It is now official – the British Medical Association today have voted to go on strike on June 21st for a period of 24 hours. This means that all non urgent surgery, such as hip and knee replacements will be cancelled if booked for that day, and doctors surgeries will only deal with emergency cases, not regular pre-booked appointments. The BMA are calling the strike a ‘go slow’ and not a proper strike but warn that in the vote that was taken today, it was included that further action and more ‘go slows’ could possibly be on the cards in the very near future. BMA leader Dr Hamish Meldrum said while the action would be disruptive, doctors would ensure that patient safety was not at all compromised. He said, “We are taking this step very reluctantly and would far prefer to negotiate for a fairer solution. But this clear mandate for action – on a very high turnout – reflects just how let down doctors feel by the government’s unwillingness to find a fairer approach to the latest pension changes.” He reiterated however that A&E departments and maternity wards would remain open for the duration of the strike.
The ballot was taken by 104,000 doctors and hospital consultants and around half of those balloted responded and the results are quite clear; 79% of GPs, 84% of hospital consultants and 92% of junior doctors who responded voted in favour. The reason the strike is going ahead is that the government now want to change the pension plans of these workers. A typical salary for a consultant is around £116,000 and they will retire on approximately £48,000 a year, but now the government want to change the existing plans and raise the retirement age from 65 to 68 and increase the contributions that workers are paying. It is not surprising that the Secretary of State Andrew Lansley has condemned the strike, stating that, “The public will not understand or sympathise with the BMA’s call for industrial action over their pensions. People know that pension reform is needed as people live longer and to be fair in future for everyone. We have been clear that the NHS pension scheme is, and will remain, one of the best available anywhere. Every doctor within 10 years of retirement will receive the pension they expected, when they expected. Today’s newly qualified doctor who works to 65 will get the same pension as the average consultant retiring today would receive at 60 – the BMA have already accepted a pension age of 65. If doctors choose to work to 68 then they could expect to receive a larger pension of £68,000.”

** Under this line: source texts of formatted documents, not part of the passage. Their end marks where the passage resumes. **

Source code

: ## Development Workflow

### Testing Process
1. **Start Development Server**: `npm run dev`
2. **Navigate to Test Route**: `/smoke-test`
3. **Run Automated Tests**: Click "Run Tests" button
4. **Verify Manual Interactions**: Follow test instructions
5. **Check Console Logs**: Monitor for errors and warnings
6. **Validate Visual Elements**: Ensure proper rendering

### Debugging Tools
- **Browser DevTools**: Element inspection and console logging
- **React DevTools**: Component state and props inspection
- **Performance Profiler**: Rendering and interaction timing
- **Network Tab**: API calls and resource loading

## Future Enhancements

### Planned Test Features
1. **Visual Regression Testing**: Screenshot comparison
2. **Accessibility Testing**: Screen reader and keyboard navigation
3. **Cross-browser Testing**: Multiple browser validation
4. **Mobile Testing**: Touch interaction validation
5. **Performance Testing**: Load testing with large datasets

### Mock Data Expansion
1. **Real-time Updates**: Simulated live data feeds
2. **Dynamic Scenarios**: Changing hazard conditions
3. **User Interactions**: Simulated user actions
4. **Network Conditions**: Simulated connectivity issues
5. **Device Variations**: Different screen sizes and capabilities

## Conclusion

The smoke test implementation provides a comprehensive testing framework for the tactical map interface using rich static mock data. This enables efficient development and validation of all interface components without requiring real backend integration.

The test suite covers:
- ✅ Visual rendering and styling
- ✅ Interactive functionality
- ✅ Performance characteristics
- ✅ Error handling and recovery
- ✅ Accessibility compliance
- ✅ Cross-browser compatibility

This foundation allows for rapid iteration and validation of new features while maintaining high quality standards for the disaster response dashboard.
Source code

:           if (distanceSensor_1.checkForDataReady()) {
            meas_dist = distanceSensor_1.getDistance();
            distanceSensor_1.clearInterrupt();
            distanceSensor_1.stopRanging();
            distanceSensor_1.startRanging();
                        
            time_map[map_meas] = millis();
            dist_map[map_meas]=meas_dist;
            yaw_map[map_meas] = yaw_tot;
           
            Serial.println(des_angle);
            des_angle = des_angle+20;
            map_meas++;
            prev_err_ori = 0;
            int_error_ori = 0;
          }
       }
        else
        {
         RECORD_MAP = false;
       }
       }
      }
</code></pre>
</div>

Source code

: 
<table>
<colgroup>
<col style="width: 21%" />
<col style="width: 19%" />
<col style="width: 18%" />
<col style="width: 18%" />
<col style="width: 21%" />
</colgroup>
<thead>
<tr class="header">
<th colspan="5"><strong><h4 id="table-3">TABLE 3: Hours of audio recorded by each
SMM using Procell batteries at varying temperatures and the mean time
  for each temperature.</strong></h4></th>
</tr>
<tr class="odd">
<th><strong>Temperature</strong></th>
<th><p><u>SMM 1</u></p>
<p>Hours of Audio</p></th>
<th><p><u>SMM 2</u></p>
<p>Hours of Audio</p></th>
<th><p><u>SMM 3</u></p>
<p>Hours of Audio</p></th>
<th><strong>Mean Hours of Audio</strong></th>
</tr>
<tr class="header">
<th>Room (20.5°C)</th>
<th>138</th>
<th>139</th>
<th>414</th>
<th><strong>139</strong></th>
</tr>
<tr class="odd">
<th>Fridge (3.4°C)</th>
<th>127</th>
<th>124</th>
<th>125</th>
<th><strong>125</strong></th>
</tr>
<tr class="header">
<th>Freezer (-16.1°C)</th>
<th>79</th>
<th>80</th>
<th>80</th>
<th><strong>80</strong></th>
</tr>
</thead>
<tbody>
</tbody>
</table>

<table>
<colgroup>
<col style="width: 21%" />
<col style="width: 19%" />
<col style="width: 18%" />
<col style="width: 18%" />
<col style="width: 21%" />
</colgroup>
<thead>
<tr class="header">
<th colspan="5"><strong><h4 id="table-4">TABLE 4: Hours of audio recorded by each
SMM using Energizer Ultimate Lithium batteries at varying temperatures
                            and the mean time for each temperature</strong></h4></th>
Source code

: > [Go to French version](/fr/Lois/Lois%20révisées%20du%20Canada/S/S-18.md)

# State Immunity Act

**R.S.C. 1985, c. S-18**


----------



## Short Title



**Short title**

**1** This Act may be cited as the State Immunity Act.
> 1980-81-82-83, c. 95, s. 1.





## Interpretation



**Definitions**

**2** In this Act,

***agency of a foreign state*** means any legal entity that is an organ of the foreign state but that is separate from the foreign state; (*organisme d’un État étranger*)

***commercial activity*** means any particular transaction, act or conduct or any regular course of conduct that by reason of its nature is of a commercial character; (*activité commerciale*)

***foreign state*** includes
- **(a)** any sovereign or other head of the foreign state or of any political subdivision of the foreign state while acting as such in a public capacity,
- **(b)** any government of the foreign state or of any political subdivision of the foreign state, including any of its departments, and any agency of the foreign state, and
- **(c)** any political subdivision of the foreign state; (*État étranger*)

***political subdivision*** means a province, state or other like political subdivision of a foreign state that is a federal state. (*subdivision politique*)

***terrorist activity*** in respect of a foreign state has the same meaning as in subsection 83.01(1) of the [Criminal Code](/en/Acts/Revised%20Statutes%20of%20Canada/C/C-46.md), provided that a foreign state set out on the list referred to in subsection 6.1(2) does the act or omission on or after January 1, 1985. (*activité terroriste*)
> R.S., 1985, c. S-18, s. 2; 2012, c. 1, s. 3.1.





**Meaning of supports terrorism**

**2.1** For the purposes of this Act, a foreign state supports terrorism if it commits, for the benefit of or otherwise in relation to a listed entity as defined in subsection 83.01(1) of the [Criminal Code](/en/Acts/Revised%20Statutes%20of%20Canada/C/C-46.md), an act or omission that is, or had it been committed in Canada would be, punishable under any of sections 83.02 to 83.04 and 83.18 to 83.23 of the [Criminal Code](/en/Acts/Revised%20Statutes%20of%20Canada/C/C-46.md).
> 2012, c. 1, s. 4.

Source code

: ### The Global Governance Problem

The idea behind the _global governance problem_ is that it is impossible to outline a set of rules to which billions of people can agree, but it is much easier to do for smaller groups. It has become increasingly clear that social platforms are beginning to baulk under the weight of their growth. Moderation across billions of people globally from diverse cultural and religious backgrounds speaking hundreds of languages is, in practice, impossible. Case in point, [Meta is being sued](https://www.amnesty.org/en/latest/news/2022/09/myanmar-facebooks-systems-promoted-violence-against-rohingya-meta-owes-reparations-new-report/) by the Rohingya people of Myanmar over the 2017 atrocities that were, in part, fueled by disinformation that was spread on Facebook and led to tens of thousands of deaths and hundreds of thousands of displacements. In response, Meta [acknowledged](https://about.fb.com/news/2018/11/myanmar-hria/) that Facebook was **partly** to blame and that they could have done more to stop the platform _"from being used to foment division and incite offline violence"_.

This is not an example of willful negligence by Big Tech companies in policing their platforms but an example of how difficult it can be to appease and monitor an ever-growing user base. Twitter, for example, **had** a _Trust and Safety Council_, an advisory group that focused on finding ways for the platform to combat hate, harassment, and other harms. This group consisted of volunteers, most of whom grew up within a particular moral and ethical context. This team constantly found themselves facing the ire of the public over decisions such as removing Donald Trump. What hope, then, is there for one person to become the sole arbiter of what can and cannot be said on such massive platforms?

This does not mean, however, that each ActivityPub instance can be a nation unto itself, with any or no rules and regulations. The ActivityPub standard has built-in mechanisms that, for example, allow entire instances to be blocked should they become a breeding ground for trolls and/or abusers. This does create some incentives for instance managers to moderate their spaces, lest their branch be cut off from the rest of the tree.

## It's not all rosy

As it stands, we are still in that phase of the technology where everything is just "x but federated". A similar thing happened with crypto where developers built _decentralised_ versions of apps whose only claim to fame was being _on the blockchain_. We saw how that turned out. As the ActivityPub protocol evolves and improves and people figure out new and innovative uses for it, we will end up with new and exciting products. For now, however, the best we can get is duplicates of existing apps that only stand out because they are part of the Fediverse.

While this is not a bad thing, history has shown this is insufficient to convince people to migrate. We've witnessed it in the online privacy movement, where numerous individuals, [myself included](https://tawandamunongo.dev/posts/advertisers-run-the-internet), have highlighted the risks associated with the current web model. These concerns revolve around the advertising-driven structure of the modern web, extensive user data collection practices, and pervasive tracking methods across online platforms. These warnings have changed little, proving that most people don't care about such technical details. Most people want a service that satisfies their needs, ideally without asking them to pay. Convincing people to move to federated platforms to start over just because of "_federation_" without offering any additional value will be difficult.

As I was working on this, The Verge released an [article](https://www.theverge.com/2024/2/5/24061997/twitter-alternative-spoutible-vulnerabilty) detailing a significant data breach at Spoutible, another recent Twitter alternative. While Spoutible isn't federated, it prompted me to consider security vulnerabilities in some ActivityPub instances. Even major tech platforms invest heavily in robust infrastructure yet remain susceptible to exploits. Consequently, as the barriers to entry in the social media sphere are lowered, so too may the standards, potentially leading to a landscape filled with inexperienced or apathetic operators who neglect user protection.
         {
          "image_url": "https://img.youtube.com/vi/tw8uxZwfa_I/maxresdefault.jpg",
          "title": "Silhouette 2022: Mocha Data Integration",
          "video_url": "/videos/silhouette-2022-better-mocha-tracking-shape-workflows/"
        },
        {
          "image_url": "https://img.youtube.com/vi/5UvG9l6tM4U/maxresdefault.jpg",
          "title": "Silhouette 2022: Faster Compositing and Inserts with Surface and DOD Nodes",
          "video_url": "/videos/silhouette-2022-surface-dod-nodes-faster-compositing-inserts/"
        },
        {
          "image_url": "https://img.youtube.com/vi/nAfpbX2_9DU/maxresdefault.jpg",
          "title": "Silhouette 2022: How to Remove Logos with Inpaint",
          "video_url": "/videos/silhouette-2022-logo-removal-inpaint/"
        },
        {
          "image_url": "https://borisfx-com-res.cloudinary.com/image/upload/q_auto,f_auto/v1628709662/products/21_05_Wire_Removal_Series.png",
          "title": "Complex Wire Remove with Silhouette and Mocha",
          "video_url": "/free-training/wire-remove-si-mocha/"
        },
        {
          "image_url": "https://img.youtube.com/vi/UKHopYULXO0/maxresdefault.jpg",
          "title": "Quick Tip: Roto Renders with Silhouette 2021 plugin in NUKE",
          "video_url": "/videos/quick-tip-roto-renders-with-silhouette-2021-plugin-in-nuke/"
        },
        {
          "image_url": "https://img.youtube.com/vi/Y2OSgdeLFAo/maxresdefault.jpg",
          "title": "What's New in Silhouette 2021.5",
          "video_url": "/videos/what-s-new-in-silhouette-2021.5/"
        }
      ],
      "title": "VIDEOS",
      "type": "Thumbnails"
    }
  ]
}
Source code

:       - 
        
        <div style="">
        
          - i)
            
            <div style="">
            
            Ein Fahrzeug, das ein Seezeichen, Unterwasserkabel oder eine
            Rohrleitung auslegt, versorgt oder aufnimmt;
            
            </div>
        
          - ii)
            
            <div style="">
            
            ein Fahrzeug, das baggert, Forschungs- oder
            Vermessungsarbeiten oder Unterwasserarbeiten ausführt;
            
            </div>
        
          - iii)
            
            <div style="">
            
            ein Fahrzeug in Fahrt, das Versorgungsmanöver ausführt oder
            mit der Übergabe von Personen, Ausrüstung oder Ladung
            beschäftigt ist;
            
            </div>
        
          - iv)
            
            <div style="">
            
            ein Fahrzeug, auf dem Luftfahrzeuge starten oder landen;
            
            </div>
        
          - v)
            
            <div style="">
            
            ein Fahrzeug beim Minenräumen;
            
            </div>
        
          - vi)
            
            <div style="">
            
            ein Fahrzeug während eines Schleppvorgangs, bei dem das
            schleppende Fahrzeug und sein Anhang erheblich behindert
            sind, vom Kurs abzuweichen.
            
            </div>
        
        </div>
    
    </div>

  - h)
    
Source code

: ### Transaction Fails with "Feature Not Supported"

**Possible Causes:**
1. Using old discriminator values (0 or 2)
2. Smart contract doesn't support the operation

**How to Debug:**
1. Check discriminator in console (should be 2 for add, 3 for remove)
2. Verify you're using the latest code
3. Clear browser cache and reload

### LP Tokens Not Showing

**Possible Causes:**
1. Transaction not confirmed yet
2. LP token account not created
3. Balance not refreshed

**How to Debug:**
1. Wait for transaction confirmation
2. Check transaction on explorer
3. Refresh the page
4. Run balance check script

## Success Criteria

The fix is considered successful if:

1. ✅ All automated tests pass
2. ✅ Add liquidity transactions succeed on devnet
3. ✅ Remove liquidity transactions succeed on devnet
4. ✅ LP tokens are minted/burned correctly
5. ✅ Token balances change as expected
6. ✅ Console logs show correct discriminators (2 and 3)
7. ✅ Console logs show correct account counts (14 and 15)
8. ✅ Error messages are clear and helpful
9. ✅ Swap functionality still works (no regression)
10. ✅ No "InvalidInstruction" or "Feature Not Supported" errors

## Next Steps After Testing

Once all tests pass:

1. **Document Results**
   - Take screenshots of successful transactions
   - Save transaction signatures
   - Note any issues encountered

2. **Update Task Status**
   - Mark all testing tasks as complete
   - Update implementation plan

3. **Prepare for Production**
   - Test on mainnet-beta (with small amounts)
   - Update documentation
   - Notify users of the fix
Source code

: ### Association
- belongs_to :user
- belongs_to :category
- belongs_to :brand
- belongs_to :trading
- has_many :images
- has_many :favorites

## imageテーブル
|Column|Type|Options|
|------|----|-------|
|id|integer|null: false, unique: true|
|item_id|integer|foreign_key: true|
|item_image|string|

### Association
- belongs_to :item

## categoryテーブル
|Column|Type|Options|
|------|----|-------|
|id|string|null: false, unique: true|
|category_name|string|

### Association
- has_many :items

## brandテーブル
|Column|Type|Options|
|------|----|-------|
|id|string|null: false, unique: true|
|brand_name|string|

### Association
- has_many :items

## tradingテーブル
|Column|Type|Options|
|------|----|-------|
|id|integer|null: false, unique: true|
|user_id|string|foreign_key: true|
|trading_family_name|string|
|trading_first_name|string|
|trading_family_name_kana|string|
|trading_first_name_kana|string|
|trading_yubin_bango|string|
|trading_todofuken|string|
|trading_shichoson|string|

It is not a myth that doctors and consultants have the best pensions amongst the public sector employees and account for two-thirds of the top 1% of pay outs. Because of this, the government want doctors pensions, amongst other high paying ones, to subsidise the pensions of the lower paid. As such, their plans are for contributions to rise the greatest for the highest earners, meaning those earning over £110,000 a year will end up contributing 14.5% of their salary. The problem is that doctors feel they are being unfairly targeted and have argued that the top-paid civil servants are not being targeted in the same way. This is the first time since 1975 that doctors have taken taken industrial action, but it remains to be seen if the Royal College of Nursing will follow suit. It also held a ballot where the majority rejected the government’s pension changes, but the turnout was much lower.
If you think you may be affected by the strike on June 21st, you can call your GP anytime between now and the day of the industrial action, and hospitals are sending out letters of cancellation to patients who have non urgent surgery booked. Remember that A&E departments will remain open and GP surgeries will be open for emergencies also.